>>>>

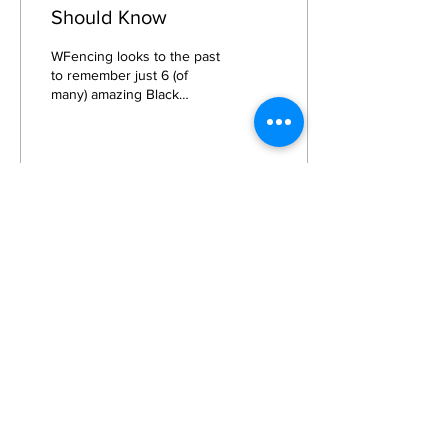
Should Know
WFencing looks to the past
to remember just 6 (of
many) amazing Black
Female Fencers.
9743
1
5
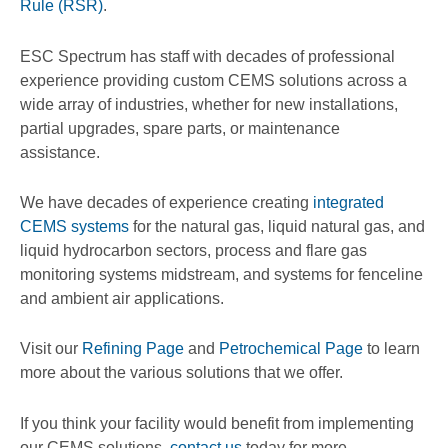
Rule (RSR)
.
ESC Spectrum has staff with decades of professional
experience providing custom CEMS solutions across a
wide array of industries, whether for new installations,
partial upgrades, spare parts, or maintenance
assistance.
We have decades of experience creating
integrated
CEMS systems
for the natural gas, liquid natural gas, and
liquid hydrocarbon sectors, process and flare gas
monitoring systems midstream, and systems for fenceline
and ambient air applications.
Visit our
Refining Page
and
Petrochemical Page
to learn
more about the various solutions that we offer.
If you think your facility would benefit from implementing
our CEMS solutions,
contact us
today for more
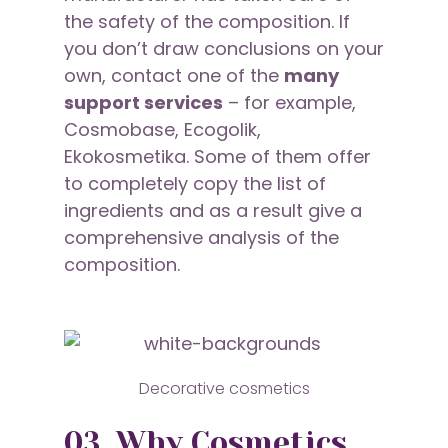
the safety of the composition. If
you don’t draw conclusions on your
own, contact one of the
many
support services
– for example,
Cosmobase, Ecogolik,
Ekokosmetika. Some of them offer
to completely copy the list of
ingredients and as a result give a
comprehensive analysis of the
composition.
Decorative cosmetics
03. Why Cosmetics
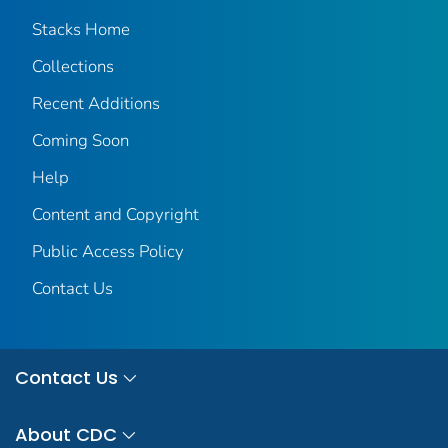
Stacks Home
Collections
Recent Additions
Coming Soon
Help
Content and Copyright
Public Access Policy
Contact Us
Contact Us
About CDC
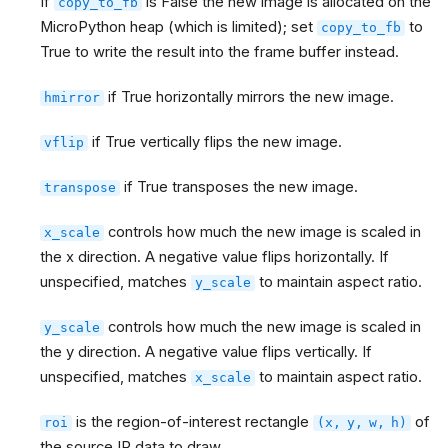
If
is False the new image is allocated on the
copy_to_fb
MicroPython heap (which is limited); set
to
copy_to_fb
True to write the result into the frame buffer instead.
if True horizontally mirrors the new image.
hmirror
if True vertically flips the new image.
vflip
if True transposes the new image.
transpose
controls how much the new image is scaled in
x_scale
the x direction. A negative value flips horizontally. If
unspecified, matches
to maintain aspect ratio.
y_scale
controls how much the new image is scaled in
y_scale
the y direction. A negative value flips vertically. If
unspecified, matches
to maintain aspect ratio.
x_scale
is the region-of-interest rectangle
of
roi
(x,
y,
w,
h)
the source IR data to draw.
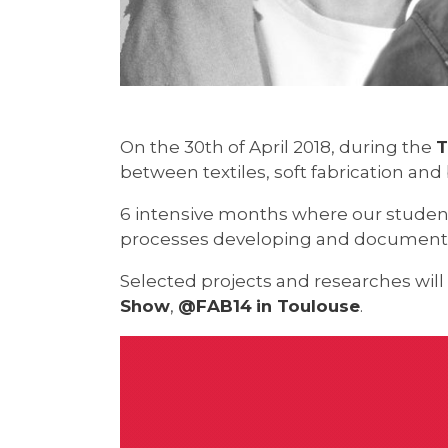
On the 30th of April 2018, during the
T
between textiles, soft fabrication an
6 intensive months where our student
processes developing and documentin
Selected projects and researches will
Show
,
@FAB14
in Toulouse
.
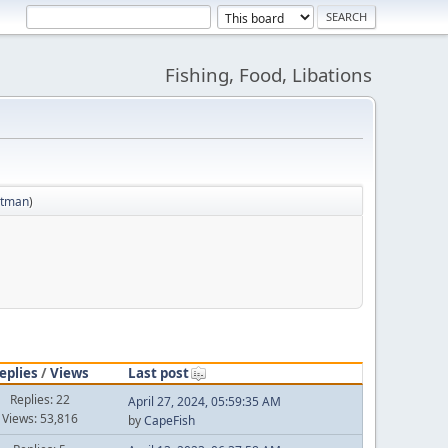
Fishing, Food, Libations
etman
)
eplies
/
Views
Last post
Replies: 22
April 27, 2024, 05:59:35 AM
Views: 53,816
by
CapeFish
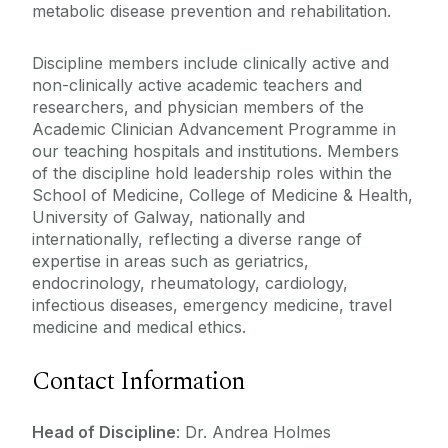
metabolic disease prevention and rehabilitation.
Paediatrics
Discipline members include clinically active and
Pathology
non-clinically active academic teachers and
Psychiatry
researchers, and physician members of the
Radiology
Academic Clinician Advancement Programme in
our teaching hospitals and institutions. Members
Surgery
of the discipline hold leadership roles within the
School of Medicine, College of Medicine & Health,
University of Galway, nationally and
internationally, reflecting a diverse range of
expertise in areas such as geriatrics,
endocrinology, rheumatology, cardiology,
infectious diseases, emergency medicine, travel
medicine and medical ethics.
Contact Information
Head of Discipline
: Dr. Andrea Holmes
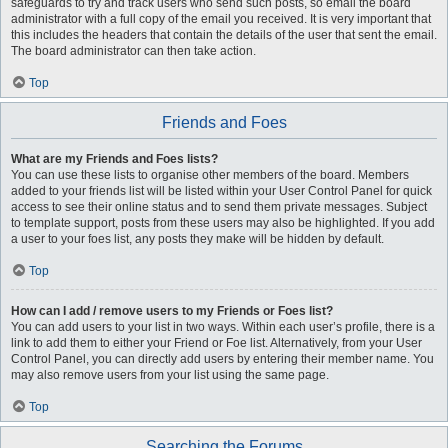
safeguards to try and track users who send such posts, so email the board
administrator with a full copy of the email you received. It is very important that
this includes the headers that contain the details of the user that sent the email.
The board administrator can then take action.
Top
Friends and Foes
What are my Friends and Foes lists?
You can use these lists to organise other members of the board. Members
added to your friends list will be listed within your User Control Panel for quick
access to see their online status and to send them private messages. Subject
to template support, posts from these users may also be highlighted. If you add
a user to your foes list, any posts they make will be hidden by default.
Top
How can I add / remove users to my Friends or Foes list?
You can add users to your list in two ways. Within each user’s profile, there is a
link to add them to either your Friend or Foe list. Alternatively, from your User
Control Panel, you can directly add users by entering their member name. You
may also remove users from your list using the same page.
Top
Searching the Forums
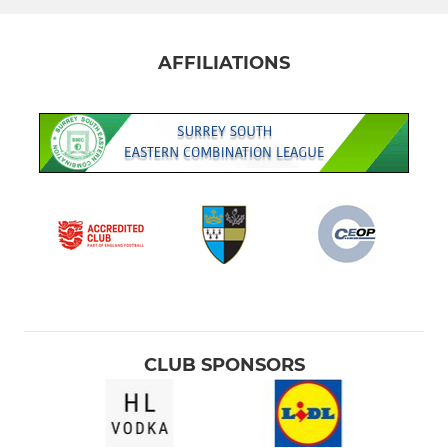
AFFILIATIONS
CLUB SPONSORS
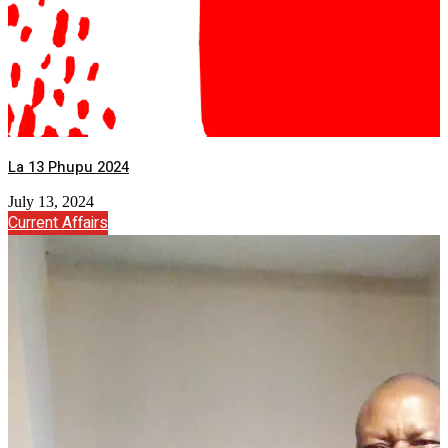
La 13 Phupu 2024
July 13, 2024
Current Affairs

<<<<

## Your task
Reproduce the lines of the entries above from the one with "non-clinically active academic teachers and" to the one with "University of Galway, nationally and", both included, exactly and without any other line.

## Output of the task
non-clinically active academic teachers and
Psychiatry
researchers, and physician members of the
Radiology
Academic Clinician Advancement Programme in
our teaching hospitals and institutions. Members
Surgery
of the discipline hold leadership roles within the
School of Medicine, College of Medicine & Health,
University of Galway, nationally and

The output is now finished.